Severity
High
Analysis Summary
CVE-2023-27524 CVSS:9.1
Apache Superset could allow a remote attacker to bypass security restrictions, caused by a session validation flaw when using provided default SECRET_KEY. By sending a specially crafted request, an attacker could exploit this vulnerability to bypass access restrictions and gain unauthorized resources.
CVE-2023-22665 CVSS:7.3
Apache Jena could allow a remote attacker to execute arbitrary code on the system, caused by improper checking of user queries.

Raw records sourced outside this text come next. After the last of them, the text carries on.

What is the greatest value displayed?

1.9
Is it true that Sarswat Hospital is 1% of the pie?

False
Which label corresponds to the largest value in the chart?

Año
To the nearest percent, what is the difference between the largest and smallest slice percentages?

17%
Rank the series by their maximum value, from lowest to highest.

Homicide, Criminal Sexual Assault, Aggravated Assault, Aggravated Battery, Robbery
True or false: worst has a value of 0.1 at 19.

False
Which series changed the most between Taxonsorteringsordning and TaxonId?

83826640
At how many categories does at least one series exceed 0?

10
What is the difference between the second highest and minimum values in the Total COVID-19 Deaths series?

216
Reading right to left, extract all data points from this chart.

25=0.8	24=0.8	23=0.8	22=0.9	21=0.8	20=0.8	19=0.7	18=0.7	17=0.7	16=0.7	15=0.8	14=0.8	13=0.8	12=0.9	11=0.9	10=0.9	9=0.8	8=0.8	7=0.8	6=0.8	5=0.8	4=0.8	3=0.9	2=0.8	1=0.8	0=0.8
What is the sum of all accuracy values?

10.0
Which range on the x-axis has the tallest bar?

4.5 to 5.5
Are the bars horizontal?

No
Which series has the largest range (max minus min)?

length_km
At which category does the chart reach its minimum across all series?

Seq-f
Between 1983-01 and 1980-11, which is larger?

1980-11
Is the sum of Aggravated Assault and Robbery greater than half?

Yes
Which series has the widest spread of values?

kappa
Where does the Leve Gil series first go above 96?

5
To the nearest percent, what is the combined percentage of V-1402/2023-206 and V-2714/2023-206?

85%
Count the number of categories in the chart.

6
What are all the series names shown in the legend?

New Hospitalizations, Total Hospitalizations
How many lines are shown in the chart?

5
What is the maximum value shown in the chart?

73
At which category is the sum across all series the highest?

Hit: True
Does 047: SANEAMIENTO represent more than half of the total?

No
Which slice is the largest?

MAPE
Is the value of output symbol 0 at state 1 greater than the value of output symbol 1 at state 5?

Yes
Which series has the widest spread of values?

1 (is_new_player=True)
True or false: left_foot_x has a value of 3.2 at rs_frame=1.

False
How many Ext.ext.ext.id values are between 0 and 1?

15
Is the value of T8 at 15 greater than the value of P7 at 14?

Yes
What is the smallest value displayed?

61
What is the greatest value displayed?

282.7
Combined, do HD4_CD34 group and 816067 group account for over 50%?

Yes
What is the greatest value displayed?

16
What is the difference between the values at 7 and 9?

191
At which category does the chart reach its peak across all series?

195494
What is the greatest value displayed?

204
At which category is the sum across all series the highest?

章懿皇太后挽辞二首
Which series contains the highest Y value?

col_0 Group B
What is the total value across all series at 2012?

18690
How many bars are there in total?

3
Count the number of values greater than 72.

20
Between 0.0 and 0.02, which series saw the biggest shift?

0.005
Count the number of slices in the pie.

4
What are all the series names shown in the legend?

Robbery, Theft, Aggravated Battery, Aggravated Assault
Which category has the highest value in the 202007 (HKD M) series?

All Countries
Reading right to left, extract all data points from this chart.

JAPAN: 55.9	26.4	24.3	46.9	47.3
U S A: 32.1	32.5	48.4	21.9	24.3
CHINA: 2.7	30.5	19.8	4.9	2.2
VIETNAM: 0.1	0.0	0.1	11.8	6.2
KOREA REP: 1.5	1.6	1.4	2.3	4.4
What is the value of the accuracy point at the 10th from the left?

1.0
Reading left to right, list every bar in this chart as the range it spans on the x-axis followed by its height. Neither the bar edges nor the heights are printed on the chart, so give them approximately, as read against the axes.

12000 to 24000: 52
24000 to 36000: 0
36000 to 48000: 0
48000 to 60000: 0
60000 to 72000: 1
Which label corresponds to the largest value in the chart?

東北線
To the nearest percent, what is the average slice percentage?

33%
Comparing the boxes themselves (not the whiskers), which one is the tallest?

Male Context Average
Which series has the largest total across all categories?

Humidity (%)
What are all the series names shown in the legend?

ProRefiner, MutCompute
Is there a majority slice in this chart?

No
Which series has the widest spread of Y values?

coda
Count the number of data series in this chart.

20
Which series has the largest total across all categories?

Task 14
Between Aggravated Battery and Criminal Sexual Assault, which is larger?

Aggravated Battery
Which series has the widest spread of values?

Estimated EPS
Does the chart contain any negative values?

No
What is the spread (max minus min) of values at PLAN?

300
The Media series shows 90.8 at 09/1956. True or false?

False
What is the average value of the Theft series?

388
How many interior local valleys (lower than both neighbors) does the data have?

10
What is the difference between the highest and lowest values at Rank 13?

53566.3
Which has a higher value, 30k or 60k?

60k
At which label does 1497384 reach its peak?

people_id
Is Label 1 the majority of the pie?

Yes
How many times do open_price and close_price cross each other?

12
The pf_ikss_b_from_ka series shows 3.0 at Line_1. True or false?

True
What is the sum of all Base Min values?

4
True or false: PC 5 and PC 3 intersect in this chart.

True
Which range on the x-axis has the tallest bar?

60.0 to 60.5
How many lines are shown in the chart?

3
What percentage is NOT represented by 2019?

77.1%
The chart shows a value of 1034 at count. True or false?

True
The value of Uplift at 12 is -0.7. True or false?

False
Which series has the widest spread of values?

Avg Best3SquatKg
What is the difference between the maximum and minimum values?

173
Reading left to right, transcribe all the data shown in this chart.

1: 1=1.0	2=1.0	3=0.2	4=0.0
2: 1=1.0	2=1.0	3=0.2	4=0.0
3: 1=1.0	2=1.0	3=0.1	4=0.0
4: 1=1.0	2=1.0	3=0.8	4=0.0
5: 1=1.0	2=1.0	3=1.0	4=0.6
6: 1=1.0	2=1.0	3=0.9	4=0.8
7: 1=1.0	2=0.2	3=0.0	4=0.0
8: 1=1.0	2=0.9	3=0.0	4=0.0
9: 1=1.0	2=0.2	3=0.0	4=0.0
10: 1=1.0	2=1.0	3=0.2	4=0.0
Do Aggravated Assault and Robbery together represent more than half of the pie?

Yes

By sending a specially crafted SPARQL query, an attacker could exploit this vulnerability to execute arbitrary javascript on the system.
CVE-2023-30776 CVSS:6.5
Apache Superset could allow a remote authenticated attacker to obtain sensitive information, caused by improper authorization validation by the REST API. By sending a specially crafted request, an attacker could exploit this vulnerability to obtain database connection password information, and use this information to launch further attacks against the affected system.
Impact
- Code Execution
- Security Bypass
- Information Disclosure
Indicators Of Compromise
CVE
- CVE-2023-27524
- CVE-2023-22665
- CVE-2023-30776
Affected Vendors
Apache
Affected Products
- Apache Superset 2.0.1
- Apache Jena 4.7.0
Remediation
Upgrade to the latest version of Apache Superset and Jina, available from the Apache Web site.